■ 要件
修行についての文章の「久住さんは「悟るためというよ」から「悟りに至れたのだと思います。」まで（両端を含む）を、「お釈迦さま」を「釈尊」に置き換えて書き直してください。

■ 提供された抜粋
毎年11月1日〜2月10日までの100日間、千葉県の大荒行堂に籠もり、1日7日の水行をします。水行以外の時間は読経や写経をし続け、食事はお粥が1日2回。寒さ、疲労、栄養も充分でない状況で、今でも途中で亡くなる方がいらっしゃるのだそうです。

そして天台宗の小野さん。
小野さんは、非常に有名な千日回峰行の導入編とも言える百日回峰行に挑みました。比叡山内を裸足に草鞋で飛ぶように駆け抜ける修行で、途中でやめる場合は自決しなければならないという厳しさです。また、小僧(研修)期間を経て回峰行に入り、終えた後は奉公という期間もあるので、実質丸1年ほど比叡山に籠もるのだそうです。

もともと親しくさせて頂いているお二人ですが、その経験談に聴き入ってしまいました。そして非常に意外だったのは、発表後の質疑応答で私の「なぜ修行をするのか?」という問いへのお二人の答えです。
久住さんは「悟るためというより、人を救い導く僧侶になるため、心身を鍛える」と仰いました。
また小野さんは「悟るというよりも、釋尊の追体験をしている」と仰いました。

私はそれまで、厳しい修行をする宗派というのは、悟りを得るために修行をしているのだと思い込んでいました。しかし、このふたりは「そうではない」と捉えているのです。特に小野さんは「回峰行をすると、自分のダメな所ばかりが見えてくる」と仰いました。

浄土真宗の僧侶の中には、修行を無駄なものと否定する方もいらっしゃいます。でも親鸞聖人は、厳しい修行の経験があってこそお念仏の道を選ばれたのですから、修行の経験は決して無駄ではなかったと私は思います。
またお釈迦さまも、6年間の苦行を経た後に悟りに至りましたが、その苦行があったからこそ、悟りに至れたのだと思います。

浄土真宗の僧侶は悟りを目指す仏道修行はしませんが、だからこそ研鑽を積むことが大切だと思っています。自分のことで言えば、傾聴や自死遺族に関わる活動は、悩める人々の苦しみが少しでも軽くなるように精進しています。いわば仏道修行ではなく、人間修行を積んでいると言えるのかもしれません。

厳しい修行をしても、それを一過性のものとしてしまえば、せっかくの努力が薄まってしまうように感じます。また修行が無いことで努力まで放棄してしまっては、なんのための僧侶か分かりません。
宗派によって考え方は違いますが、やはりお互いに理解することで分かり合える部分が大きくなるのだと思います。

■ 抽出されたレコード
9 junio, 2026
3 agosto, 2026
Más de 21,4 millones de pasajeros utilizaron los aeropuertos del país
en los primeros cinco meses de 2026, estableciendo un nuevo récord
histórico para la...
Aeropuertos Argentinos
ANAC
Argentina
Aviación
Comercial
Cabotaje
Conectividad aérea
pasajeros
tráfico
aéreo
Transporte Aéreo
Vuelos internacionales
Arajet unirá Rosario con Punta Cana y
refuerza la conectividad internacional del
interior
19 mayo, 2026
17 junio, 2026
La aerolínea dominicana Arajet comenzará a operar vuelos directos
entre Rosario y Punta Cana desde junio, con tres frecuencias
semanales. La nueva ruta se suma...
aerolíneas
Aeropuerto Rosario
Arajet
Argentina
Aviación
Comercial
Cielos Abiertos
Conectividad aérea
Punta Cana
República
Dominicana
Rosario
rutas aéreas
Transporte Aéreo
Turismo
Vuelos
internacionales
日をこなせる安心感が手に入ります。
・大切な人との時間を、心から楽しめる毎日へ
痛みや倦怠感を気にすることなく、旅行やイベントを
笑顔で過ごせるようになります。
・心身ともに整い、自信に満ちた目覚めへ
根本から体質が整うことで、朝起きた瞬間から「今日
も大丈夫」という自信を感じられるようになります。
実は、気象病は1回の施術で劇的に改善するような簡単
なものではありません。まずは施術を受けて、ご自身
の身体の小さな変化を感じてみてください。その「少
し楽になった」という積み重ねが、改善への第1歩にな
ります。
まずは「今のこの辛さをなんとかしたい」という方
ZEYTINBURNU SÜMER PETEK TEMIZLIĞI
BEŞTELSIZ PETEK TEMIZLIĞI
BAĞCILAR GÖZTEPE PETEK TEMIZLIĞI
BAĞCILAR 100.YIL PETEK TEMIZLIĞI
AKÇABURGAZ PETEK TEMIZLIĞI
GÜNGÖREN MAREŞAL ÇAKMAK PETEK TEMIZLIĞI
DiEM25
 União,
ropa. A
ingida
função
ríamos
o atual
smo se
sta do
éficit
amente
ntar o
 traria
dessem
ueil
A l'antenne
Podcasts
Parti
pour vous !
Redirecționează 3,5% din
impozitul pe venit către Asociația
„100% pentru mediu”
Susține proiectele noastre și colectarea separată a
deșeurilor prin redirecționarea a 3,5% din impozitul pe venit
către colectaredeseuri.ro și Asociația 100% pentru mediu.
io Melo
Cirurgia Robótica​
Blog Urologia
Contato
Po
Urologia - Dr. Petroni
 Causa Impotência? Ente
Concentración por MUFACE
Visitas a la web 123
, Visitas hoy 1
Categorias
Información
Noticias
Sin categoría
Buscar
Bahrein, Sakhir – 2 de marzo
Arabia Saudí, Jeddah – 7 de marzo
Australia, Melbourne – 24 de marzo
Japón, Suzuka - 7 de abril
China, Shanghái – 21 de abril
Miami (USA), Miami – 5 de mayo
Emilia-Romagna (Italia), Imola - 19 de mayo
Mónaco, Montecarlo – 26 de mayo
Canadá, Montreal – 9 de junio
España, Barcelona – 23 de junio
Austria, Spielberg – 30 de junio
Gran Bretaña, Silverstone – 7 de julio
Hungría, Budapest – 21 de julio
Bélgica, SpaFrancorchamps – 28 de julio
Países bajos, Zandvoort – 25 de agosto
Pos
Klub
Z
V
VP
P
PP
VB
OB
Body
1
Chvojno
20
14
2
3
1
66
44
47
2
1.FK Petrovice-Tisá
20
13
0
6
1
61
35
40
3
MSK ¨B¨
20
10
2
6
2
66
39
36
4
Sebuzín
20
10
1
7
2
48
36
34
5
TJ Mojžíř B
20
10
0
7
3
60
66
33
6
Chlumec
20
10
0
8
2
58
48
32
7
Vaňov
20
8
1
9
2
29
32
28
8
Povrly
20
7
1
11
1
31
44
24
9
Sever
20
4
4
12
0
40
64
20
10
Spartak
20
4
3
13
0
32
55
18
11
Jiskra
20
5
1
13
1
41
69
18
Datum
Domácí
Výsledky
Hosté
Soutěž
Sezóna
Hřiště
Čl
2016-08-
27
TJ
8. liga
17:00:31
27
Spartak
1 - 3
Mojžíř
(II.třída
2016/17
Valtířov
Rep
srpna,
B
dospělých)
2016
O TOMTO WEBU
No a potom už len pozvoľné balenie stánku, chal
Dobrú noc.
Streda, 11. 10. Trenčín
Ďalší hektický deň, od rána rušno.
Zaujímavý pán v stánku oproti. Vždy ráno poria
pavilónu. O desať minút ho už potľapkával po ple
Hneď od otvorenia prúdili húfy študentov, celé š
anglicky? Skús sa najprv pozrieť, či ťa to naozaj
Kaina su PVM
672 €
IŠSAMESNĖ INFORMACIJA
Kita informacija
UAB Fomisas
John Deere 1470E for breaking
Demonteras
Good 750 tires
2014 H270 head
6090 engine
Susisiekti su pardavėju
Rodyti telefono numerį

■ 演習の出力
久住さんは「悟るためというより、人を救い導く僧侶になるため、心身を鍛える」と仰いました。
また小野さんは「悟るというよりも、釋尊の追体験をしている」と仰いました。

私はそれまで、厳しい修行をする宗派というのは、悟りを得るために修行をしているのだと思い込んでいました。しかし、このふたりは「そうではない」と捉えているのです。特に小野さんは「回峰行をすると、自分のダメな所ばかりが見えてくる」と仰いました。

浄土真宗の僧侶の中には、修行を無駄なものと否定する方もいらっしゃいます。でも親鸞聖人は、厳しい修行の経験があってこそお念仏の道を選ばれたのですから、修行の経験は決して無駄ではなかったと私は思います。
また釈尊も、6年間の苦行を経た後に悟りに至りましたが、その苦行があったからこそ、悟りに至れたのだと思います。